In fact, I waffled on whether to actually pop back into the casa and change into pants and a hoodie.

In the end, I just kept on in my shorts and t-shirt.

You hear that you suckers back home?   I’m wearing shorts and a t-shirt!   Boo snow!

As for my destination, well, there was no doubt in my mind where I was headed.

Back to Doña Clara for another amazing cheap and delicious meal.

Last night, when I went at 7:30, the place was packed so I was hoping I’d avoid the situation by going earlier.

Turns out I overcorrected.

I looked in the door and the place was empty.

Huh, well, now what?   Were they even open or were they preparing to open for dinner later.

Nope, they were open.

I just happened to be their only customer at the moment.

Alrighty then, mesa para uno por favor.

I sat a table right by the front entrance but later moved to one in the back as the wind coming in through the open front door was giving me the chills.

Yeah, shoulda gone with the pants and hoodie.

It was a little awkward being the only one in there aside from the family that lives there.

I was literally sitting at a table staring across at a teenage girl talking on her phone on a couch and what I presume was her grandmother sitting nearby in a wheelchair.

This time for dinner I opted for the lobster tail with rice.   I’ve had lobster tails a couple of times on this trip and, let me tell you, those suckers are huge.

The lobster I had back in Cienfuegos was 3200 pesos ($13) which was my most expensive meal so far, so when I saw the menu price here of just 1300 pesos ($5), I knew I had to get it.

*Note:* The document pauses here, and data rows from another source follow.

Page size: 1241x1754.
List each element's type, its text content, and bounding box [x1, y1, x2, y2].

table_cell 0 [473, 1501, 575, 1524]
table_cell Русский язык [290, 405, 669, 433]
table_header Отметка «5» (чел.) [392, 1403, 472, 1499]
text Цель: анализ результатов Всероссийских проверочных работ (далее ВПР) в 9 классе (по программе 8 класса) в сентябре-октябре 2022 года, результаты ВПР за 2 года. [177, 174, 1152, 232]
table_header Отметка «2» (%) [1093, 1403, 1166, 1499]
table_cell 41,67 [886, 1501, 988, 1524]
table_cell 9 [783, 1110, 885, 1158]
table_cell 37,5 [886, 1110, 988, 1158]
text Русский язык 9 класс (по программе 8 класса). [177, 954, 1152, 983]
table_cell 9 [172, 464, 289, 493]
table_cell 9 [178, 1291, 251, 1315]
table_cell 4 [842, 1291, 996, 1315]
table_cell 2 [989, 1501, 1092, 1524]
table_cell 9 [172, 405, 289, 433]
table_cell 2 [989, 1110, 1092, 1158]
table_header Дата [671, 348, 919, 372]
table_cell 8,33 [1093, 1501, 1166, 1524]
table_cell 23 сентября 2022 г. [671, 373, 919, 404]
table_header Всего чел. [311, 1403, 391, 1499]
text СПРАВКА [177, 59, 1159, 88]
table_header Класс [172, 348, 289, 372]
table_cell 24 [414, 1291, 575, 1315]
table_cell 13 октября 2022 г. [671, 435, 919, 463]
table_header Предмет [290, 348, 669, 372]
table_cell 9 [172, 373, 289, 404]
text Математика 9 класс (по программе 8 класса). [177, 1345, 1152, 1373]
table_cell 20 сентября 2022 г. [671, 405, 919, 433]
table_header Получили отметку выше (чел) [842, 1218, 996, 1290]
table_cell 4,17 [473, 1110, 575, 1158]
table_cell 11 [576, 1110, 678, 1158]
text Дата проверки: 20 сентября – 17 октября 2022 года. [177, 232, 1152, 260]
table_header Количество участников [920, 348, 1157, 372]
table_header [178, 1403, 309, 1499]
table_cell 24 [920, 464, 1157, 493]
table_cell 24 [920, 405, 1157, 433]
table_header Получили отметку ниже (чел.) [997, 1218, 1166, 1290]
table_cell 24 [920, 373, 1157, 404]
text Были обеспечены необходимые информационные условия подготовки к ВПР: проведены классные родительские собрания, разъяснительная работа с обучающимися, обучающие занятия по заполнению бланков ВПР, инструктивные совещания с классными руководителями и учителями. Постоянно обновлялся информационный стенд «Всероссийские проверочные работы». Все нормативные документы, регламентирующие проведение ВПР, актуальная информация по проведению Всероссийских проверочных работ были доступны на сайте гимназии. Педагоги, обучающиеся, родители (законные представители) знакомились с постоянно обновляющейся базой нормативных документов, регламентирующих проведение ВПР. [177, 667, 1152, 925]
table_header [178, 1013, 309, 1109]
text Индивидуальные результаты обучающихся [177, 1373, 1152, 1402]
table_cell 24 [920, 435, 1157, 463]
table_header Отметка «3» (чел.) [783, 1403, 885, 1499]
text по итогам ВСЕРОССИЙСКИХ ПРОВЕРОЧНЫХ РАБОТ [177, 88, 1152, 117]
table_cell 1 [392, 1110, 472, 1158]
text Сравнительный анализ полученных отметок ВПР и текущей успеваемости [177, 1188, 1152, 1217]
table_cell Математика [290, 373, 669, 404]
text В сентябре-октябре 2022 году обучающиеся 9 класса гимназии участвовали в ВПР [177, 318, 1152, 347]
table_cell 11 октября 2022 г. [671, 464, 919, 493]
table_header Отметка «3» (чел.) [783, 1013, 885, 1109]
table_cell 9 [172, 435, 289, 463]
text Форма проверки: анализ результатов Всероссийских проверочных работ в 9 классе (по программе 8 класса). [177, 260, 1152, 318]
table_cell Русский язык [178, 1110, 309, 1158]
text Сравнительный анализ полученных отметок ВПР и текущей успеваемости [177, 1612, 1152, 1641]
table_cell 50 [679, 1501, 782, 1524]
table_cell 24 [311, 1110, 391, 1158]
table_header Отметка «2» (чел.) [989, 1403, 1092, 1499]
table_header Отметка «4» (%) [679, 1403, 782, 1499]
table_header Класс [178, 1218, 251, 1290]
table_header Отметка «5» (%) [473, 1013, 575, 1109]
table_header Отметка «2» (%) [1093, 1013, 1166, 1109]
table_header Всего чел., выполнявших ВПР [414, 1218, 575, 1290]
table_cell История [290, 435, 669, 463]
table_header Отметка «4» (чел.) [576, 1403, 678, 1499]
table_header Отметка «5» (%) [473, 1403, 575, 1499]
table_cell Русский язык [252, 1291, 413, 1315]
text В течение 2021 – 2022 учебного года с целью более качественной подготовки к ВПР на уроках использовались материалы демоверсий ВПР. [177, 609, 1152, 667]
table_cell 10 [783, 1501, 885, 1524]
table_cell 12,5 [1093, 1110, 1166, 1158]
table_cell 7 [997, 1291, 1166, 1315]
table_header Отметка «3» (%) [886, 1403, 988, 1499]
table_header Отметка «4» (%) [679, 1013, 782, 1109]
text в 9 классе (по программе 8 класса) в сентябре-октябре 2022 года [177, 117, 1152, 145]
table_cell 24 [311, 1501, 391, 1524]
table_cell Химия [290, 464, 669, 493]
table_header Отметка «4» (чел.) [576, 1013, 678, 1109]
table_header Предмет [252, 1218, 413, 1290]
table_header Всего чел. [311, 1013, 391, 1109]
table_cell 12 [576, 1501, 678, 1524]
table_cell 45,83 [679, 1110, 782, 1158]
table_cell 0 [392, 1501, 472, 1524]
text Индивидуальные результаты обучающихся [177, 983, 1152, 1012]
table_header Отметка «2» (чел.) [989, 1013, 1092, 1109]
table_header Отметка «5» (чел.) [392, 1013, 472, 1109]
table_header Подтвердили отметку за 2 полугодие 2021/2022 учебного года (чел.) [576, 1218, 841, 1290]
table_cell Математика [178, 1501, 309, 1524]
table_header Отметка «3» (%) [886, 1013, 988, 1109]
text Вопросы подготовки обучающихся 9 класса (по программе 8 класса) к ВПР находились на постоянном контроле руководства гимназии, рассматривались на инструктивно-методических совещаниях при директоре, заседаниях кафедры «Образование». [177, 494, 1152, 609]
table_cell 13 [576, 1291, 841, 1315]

As with lunch, it was a phenomenal meal and, again, the price couldn’t be beat.

Lobster dinner and a sangria came out to 1550 pesos ($6).

What’s crazy is that to travelers like me, that price is so absolutely insanely cheap, while to almost all Cubans, it’s a meal they would never have because it represents so much of their income.

Musical dessert

I was done dinner at 7pm and headed back to the casa.

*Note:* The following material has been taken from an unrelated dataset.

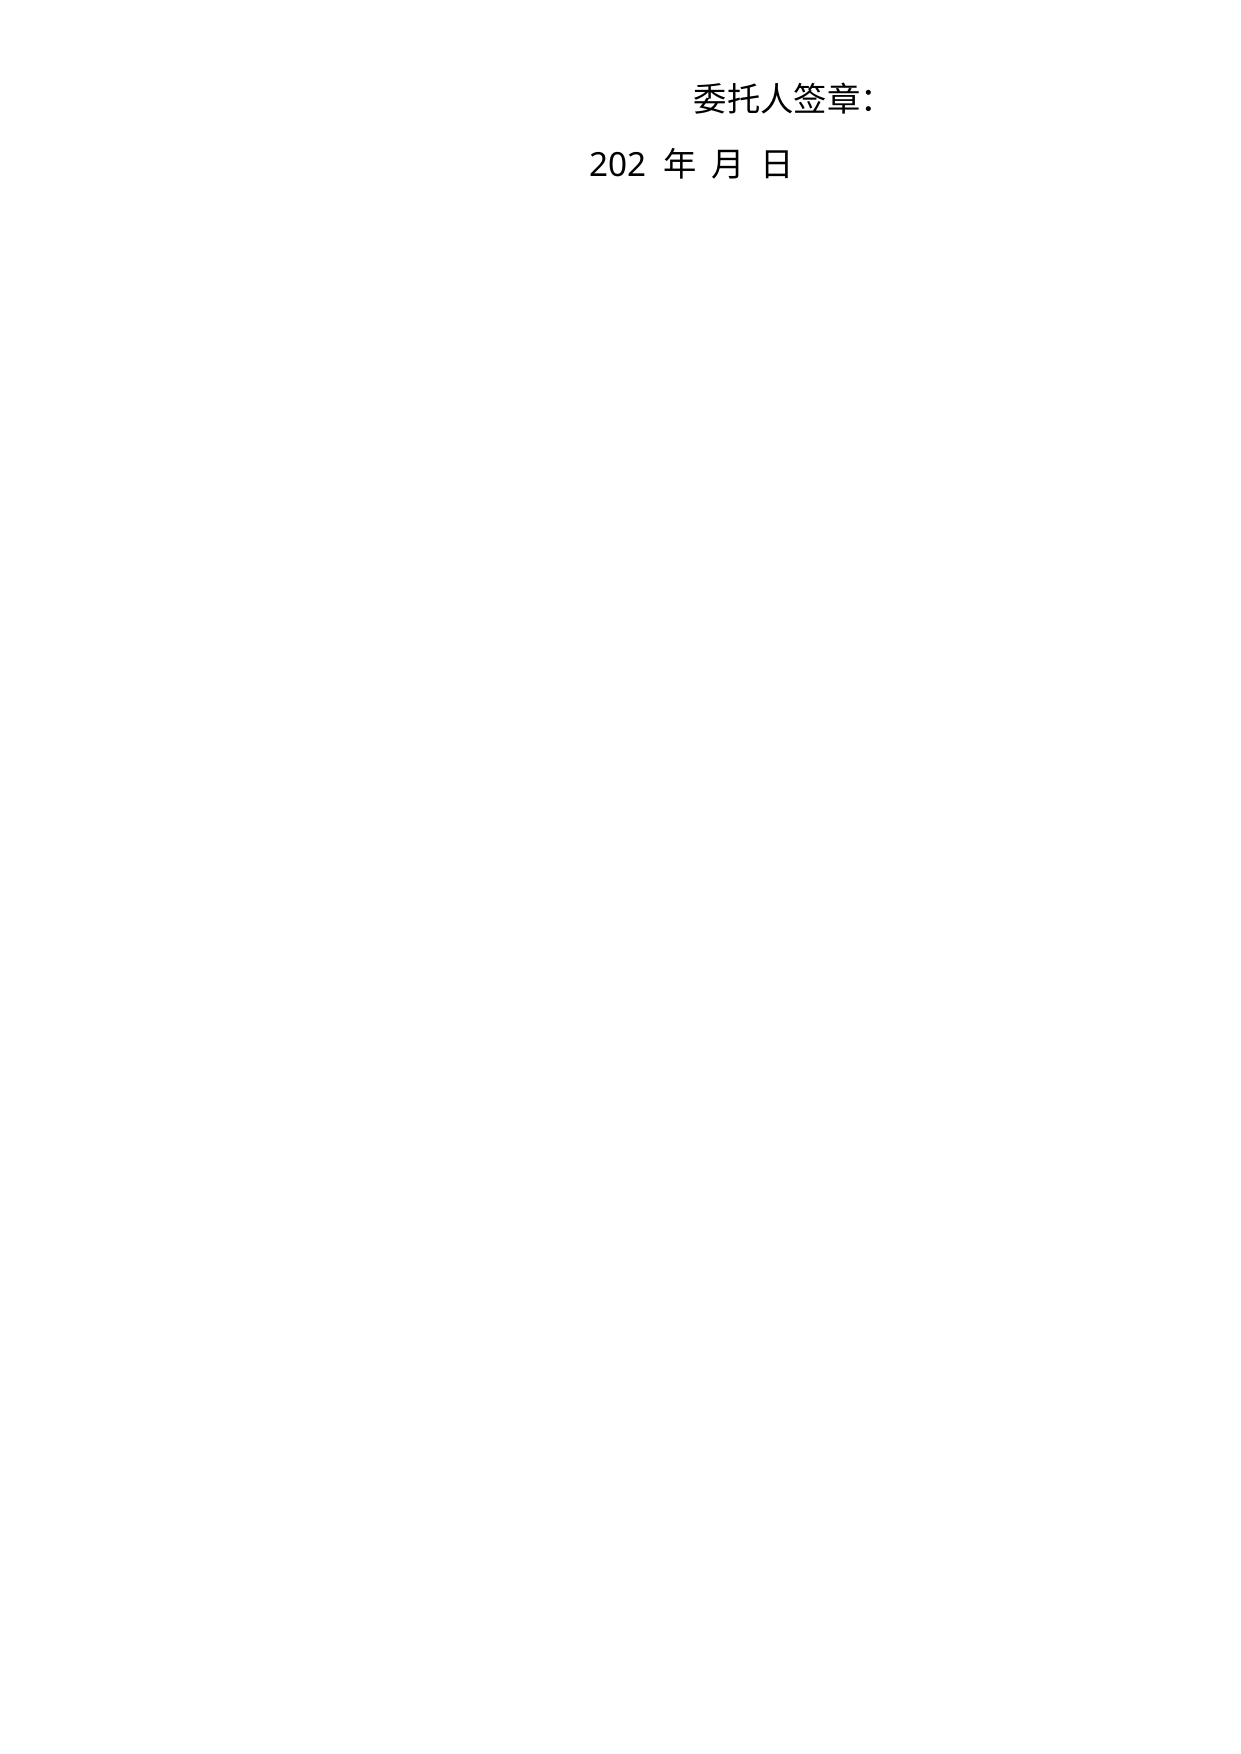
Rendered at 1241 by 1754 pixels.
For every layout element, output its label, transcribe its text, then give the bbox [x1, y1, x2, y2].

On the route back I always pass this little place called Bistro Latin Jazz.   It’s a small little restaurant with musicians playing during the evening.

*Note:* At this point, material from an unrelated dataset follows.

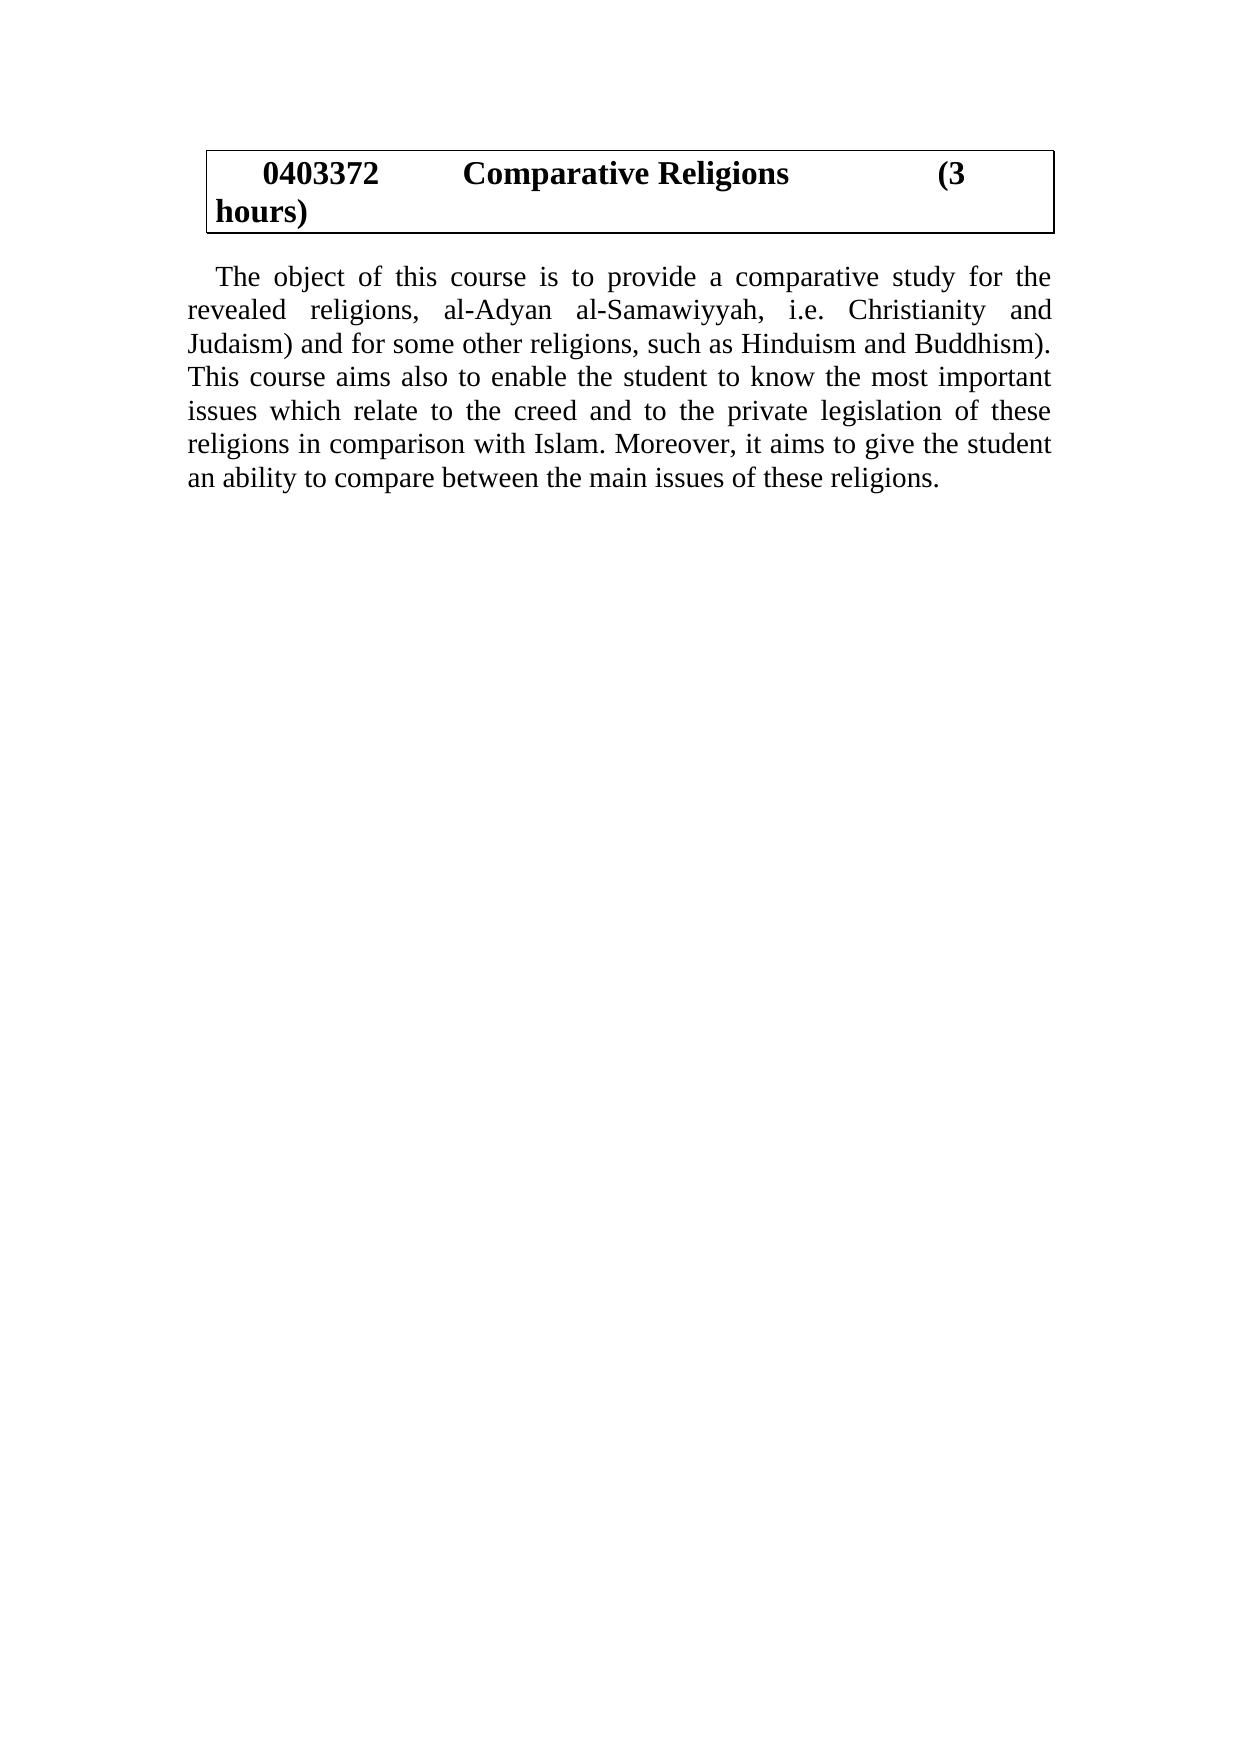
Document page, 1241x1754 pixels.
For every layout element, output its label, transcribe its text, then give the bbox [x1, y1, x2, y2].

subtitle 0403372 Comparative Religions (3 hours) [207, 151, 1053, 232]
text The object of this course is to provide a comparative study for the revealed religions, al-Adyan al-Samawiyyah, i.e. Christianity and Judaism) and for some other religions, such as Hinduism and Buddhism). This course aims also to enable the student to know the most important issues which relate to the creed and to the private legislation of these religions in comparison with Islam. Moreover, it aims to give the student an ability to compare between the main issues of these religions. [187, 259, 1053, 494]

Every time I pass by it’s full and I’ve usually already eaten so I just keep walking on by.

This time, however, it wasn’t full and I decided to peak my head inside.

I might just have room for a little dessert if they had a non-gluten option, or, at the very least, a piña colada to end my night.

Turns out I could get both!

So, I sat there in my little table for one, sipping my piña colada, eating my flan, and tapping my foot to the music.

What a great way to end my time here in Trinidad.

I may not have done alot during my time in this city but, honestly, I’m just really happy right now.

I won’t lie, as I sat there listening to the music, my phone turned upside down, and my eyeglasses off, tears actually came to my eyes as I reflected on the trip.

It’s crazy to think that I’m in the home stretch here and that this time next week, I’ll be back fully immersed in “real” life.

In the meantime though, I’ve still got 2 more days here in Cuba and a night in Mexico City to go.